Cela fait plus d'un an et demi que je rame au club de l'Union Sportive du Mans Aviron. Cela fait deux ans également que je m'entraîne sérieusement en vu d'avoir des résultats correct au niveau de la région avec espoir d'atteindre un certain niveau. Ainsi mes entraînements n'ont jamais été suivi par une personne interne au club. Et si quelques consignes m'ont été dictée durant cette période où j'ai ramé au Mans, elles peuvent de compter sur les doigts de la main. La très grande, trop grande majorité des interventions furent de l'ordre directionnel. Le fameux "Reprends ta berge !" résone encore à mes oreilles.
Le fait est aussi que cela fait maintenant plusieurs semaines que je rame sans trop savoir pourquoi. Peut être que j'ai cassé un bateau plusieurs fois, et que je suis à priori condamné à passer le reste de mes entraînements dans un barque. Ma décision aussi brutale soit elle s'appuie sur d'autres points sportifs interne au club que je ne peux cautionner. Mes intêrets restent toutefois présent dans une telle démarche.
Ainsi j'arrête l'entraînement et du coup ma saison, à moins de deux semaines des critériums nationaux.
Je pense qu'il est préférable d'arrêter maintenant avant qu'il ne soit trop tard. Rien ne me retient à ce club, si ce n'est la bonne ambiance entre les différents rameurs. Lundi donc, j'ai réfléchi à autre chose qu'à ma ramerie. Pourtant, je fais tout pour éviter ce genre de chose. Ce matin là, j'ai du attendre que l'on daigne m'aider à sortir un skiff. Car au mans, il est interdit de manipuler tout seul un bateau (je dis ça aux personnes qui pourraient me juger négativement sur ce point). La personnne en charge de l'entraînement du quatre cadette ne veut pas m'apporter son soutient, de peur que je sois à côté de ce quatre et que je lui donne des conseil. Après dix minutes d'attente, j'ai le droit à de l'aide mais aussi aux remarques suivantes :
"tu te retournes, et tu t'occupe pas des filles, elles n'attendent que ça, elles en profite pour se reposer."
"Tu te retournes, il peut y avoir des barques, trois bateaux cassés en moins d'une semaine, ça fait beaucoup."
"Tu as des problèmes de concentration."
Le discours depuis deux semaine n'a pas changé, à chaque fois ce sont les mêmes paroles. J'ai cassé mon bateau, les filles aussi. La différence c'est que moi, je suis en bateau d'entraînement, et les autres ont du scotch sur leur illoir.
Mais la chose qui m'a fait le plus mal est que je suis peut-être la personne la plus entraînée du club, avec au minimum 7 séances par semaine, et ce dans l'indifférence totale de celle qui se prends pour le maître entraîneur du club. Ses méthodes sont criticables, et son ego démeusuré.
Je préfère donc partir, loin de ce cinéma pathétique, qui ne m'apporte que du dégoût dans ce que j'ai pu construire jusqu'à présent. Je ne sais pas si je remonterai en bateau au Mans, ce qui est sûr, c'est que je continuerai l'aviron, car j'y ai passé trop de temps, trop de passion pour lacher comme cela, sur une simple décente d'un bassin, le lundi 30 juin 2008.

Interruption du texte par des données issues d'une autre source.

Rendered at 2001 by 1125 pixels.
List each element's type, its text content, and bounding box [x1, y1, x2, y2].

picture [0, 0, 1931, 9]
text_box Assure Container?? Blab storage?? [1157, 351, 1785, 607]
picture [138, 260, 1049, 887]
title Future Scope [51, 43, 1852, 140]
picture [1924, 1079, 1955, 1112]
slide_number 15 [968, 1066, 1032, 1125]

J'ai effectué des investissements durant ces deux années. Investissement en temps, mais aussi financiers. Pour acheter ma liberté, je me suis offert des pelles Concept2, pour connaître enfin si ma cadence était bonne j'ai acheté un compte-coup, qui m'a été longtemps le seul critère objectif. Heureusement que Romain Crétient a été là pour me remonter techniquement. Un grand merci à lui, pour tout ce qu'il m'a apporté. Merci à tous les membre du club qui m'ont encouragé et accompagné lors des déplacements, mais aussi lors des entraînements. Merci à Benoît, Maxime, à Pauline, aux cadettes, à Lydie, Marie, a Johann, Maxime Metzlard et tous les autres que j'oublie, mais avec qui j'ai passé des moments fort durant bientôt deux ans.
Ma prochaine sortie sur l'eau n'est pas programmée, mais fort est à parier qu'elle ne sera n'y à Mâcon, n'y au Mans, mais plutôt à Southampton, sur la rivière Itchen. J'ai pas fini, je commence juste, et cette fois-ci, des personnes motivées seront là pour m'encadrer pour faire les meilleurs résultats possibles.